Perdebatan link and match itu menarik perhatian publik, terutama dari dunia pendidikan, dan berkepanjangan. Sampai-sampai Majalah Editor memuatnya sebagai liputan utama – yang menurut saya sangat bagus dan berimbang.
Kemudian Ignas Kleden mewawancai secara khusus ketidaksetujuan Menteri Pendidikan Fuad Hassan pada program link and match yang dimuat di majalah kaum intelektual, Prisma. Perdebatan link and match antara Habibie dan Fuad Hassan berakhir setelah Kabinet Pembangunan IV berakhir.
Soeharto yang kembali terpilih sebagai presiden, menunjuk Wardiman Djojonegoro sebagai Menteri Pendidikan dan Kebudayaan. Wardiman merupakan lulusan Jerman dan sahabatnya BJ Habibie.

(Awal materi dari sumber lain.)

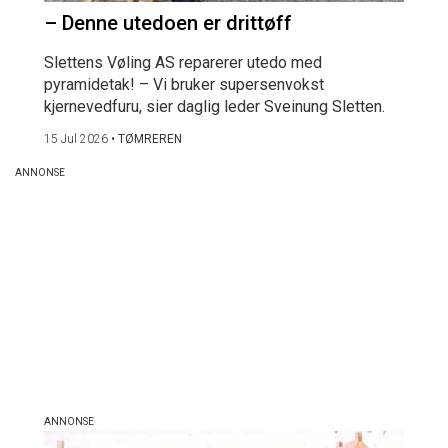
– Denne utedoen er drittøff
Slettens Vøling AS reparerer utedo med
pyramidetak! – Vi bruker supersenvokst
kjernevedfuru, sier daglig leder Sveinung Sletten.
15 Jul 2026
•
TØMREREN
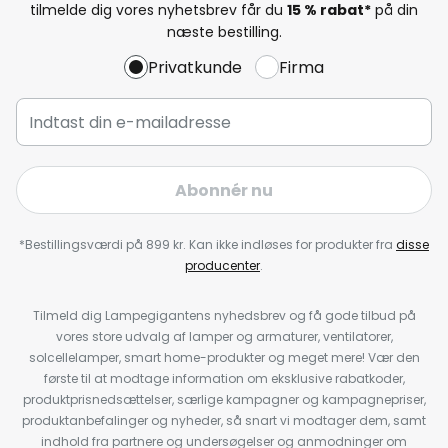
tilmelde dig vores nyhetsbrev får du
15 % rabat*
på din
næste bestilling.
Privatkunde
Firma
Abonnér nu
*Bestillingsværdi på 899 kr. Kan ikke indløses for produkter fra
disse
producenter
.
Tilmeld dig Lampegigantens nyhedsbrev og få gode tilbud på
vores store udvalg af lamper og armaturer, ventilatorer,
solcellelamper, smart home-produkter og meget mere! Vær den
første til at modtage information om eksklusive rabatkoder,
produktprisnedsættelser, særlige kampagner og kampagnepriser,
produktanbefalinger og nyheder, så snart vi modtager dem, samt
indhold fra partnere og undersøgelser og anmodninger om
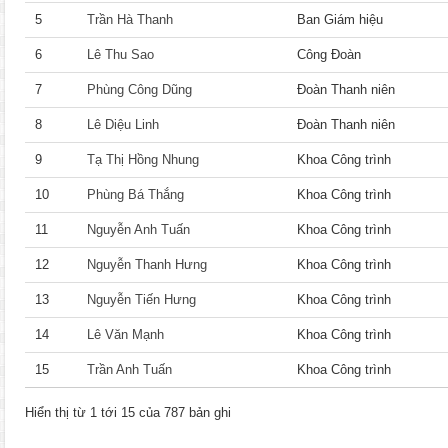
5
Trần Hà Thanh
Ban Giám hiệu
6
Lê Thu Sao
Công Đoàn
7
Phùng Công Dũng
Đoàn Thanh niên
8
Lê Diệu Linh
Đoàn Thanh niên
9
Tạ Thị Hồng Nhung
Khoa Công trình
10
Phùng Bá Thắng
Khoa Công trình
11
Nguyễn Anh Tuấn
Khoa Công trình
12
Nguyễn Thanh Hưng
Khoa Công trình
13
Nguyễn Tiến Hưng
Khoa Công trình
14
Lê Văn Mạnh
Khoa Công trình
15
Trần Anh Tuấn
Khoa Công trình
Hiển thị từ 1 tới 15 của 787 bản ghi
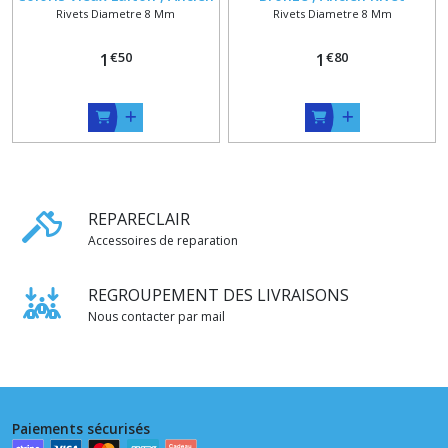
Rivets Diametre 8 Mm
Rivets Diametre 8 Mm
Rivet Tubulaire de
Tubulaire de Cordonnerie
Cordonnerie
€
50
€
80
1
1
REPARECLAIR
Accessoires de reparation
REGROUPEMENT DES LIVRAISONS
Nous contacter par mail
Paiements sécurisés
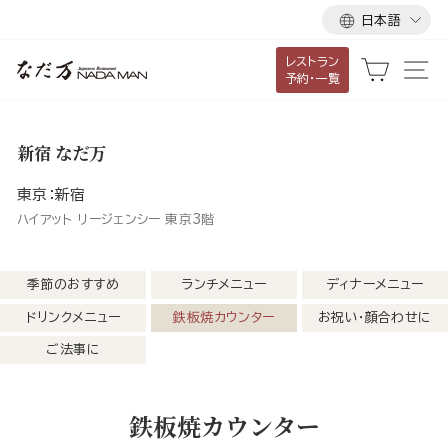
言
ス
日本語
語
キ
レストラン
ッ
カート
サ
予約・一覧
プ
し
て
新宿 なだ万
コ
ン
東京：新宿
テ
ハイアット リージェンシー 東京3階
ン
ツ
季節のおすすめ
ランチメニュー
ディナーメニュー
に
ドリンクメニュー
鉄板焼カウンター
お祝い・顔合わせに
移
動
ご法事に
す
る
鉄板焼カウンター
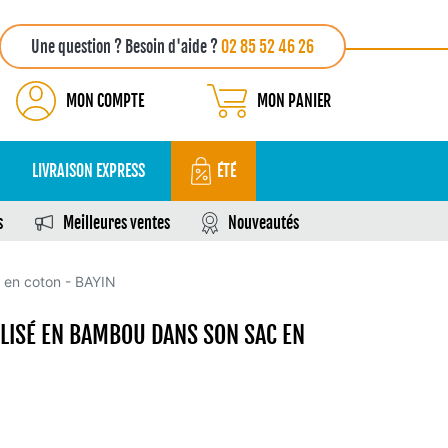
Une question ? Besoin d'aide ?
02 85 52 46 26
MON COMPTE
MON PANIER
LIVRAISON EXPRESS
ÉTÉ
s
Meilleures ventes
Nouveautés
 en coton - BAYIN
LISÉ EN BAMBOU DANS SON SAC EN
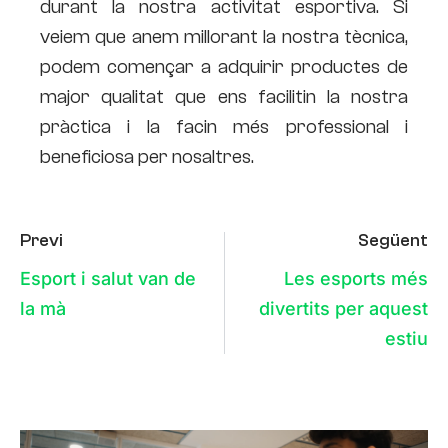
durant la nostra activitat esportiva. Si
veiem que anem millorant la nostra tècnica,
podem començar a adquirir productes de
major qualitat que ens facilitin la nostra
pràctica i la facin més professional i
beneficiosa per nosaltres.
Previ
Següent
Esport i salut van de
Les esports més
la mà
divertits per aquest
estiu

Kalau berembus isu terpilihnya Wardiman sebagai Mendikbud datang dari usulan Habibie, bukan isu yang berlebihan. Karena begitu dilantik, program utama Mendikbud yang baru adalah link and match. Sejak itu, sekolah kejuruan menjadi favorit masyarakat untuk menyekolahkan anaknya ke sekolah kejuruan.

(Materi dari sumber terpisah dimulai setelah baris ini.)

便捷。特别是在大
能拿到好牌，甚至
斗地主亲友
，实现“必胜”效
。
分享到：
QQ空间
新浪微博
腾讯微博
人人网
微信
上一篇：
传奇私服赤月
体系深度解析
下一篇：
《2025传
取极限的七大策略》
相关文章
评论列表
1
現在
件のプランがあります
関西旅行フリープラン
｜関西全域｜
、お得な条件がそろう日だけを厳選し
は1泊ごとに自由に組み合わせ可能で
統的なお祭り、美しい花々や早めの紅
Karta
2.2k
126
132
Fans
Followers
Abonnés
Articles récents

Sekarang Nadiem Makarim satu visi dengan Presiden Jokowi bahwa mahasiswa itu harus nyambung dengan dunia luar. Bisa diartikan, lulusan perguruan tinggi itu harus langsung siap menghadapi era industri yang sudah begitu canggih; baik dari sisi teknologi, ekonomi, birokrat dan bidang lainnya seperti jadi intelektual publik.
Program Kampus Merdeka jauh lebih maju dibanding program link and match, karena pada waktu itu Wardiman fokus ke sekolah kejuruan tingkat atas (sekarang SMK). Hasilnya pun tidak begitu nyata.
Sedangkan program Nadiem Makarim lebih mirip dengan apa yang digagas oleh Daeod Joesoep di surat kabar Kompas saat ia sudah pensiun dari jabatan Menteri Pendidikan pada kabinet pembangunan III (1979-1984). Ia mengatakan, dosen dan mahasiswa jangan terkurung di dalam ruangan berdinding tembok yang sempit, tapi harus berani keluar ke masyarakat.
Pernyataan Daoed Joesoep ini bukan berarti mahasiswa dan dosen harus masuk ke dunia politik praktis. Justru dia membuat program Normalisasi Kehidupan Kampus/Badan Koordinasi Kemahasiswaan yang disingkat NKK/BKK. Program ini menuai kontroversi karena tujuannya mencegah para mahasiswa aktif berpolitik, seperti mendemo pemerintah. NKK/BKK merupakan titipan Soeharto.
Maksud pernyataan Daoed Joesoep pasca ia pensiun, para dosen dan mahasiswa jangan melulu ngomong soal teori di kelas tetapi abai dengan fakta yang terjadi di masyarakat. Ia berharap ilmu para dosen yang disampaikan ke mahasiswa bisa diterapkan membantu masyarakat dalam memecahkan masalah yang dihadapi, termasuk soal teknologi dan industri.
Lalu dibiasakan terjadi perdebatan kritis antara mahasiswa dan dosen di kelas, karena bagaimana pun dosen itu bukan manusia serba tahu. Daoed berharap setelah lulus, para mahasiswa jadi intelektual sebagai pemandu masyarakat dalam meniti kehidupan yang lebih baik.
Nadiem dalam pernyataannya menyebutkan, bukan zamannya lagi mahasiswa mendengar ceramah dosen. Visinya mirip dengan Daoed Joesoef, agar mahasiswa terlatih kritis, terutama ketika sudah terjun ke masyarakat.
Selain mempunyai skill yang tinggi, para mahasiswa bisa membantu memecahkan masalah yang melilit masyarakat di lingkungannya, dan terutama sudah terbiasa berdebat, sehingga ketika lulus, tidak tertutup kemungkinan ia jadi intelektual publik seperti diharapkan Daoed Joesoef.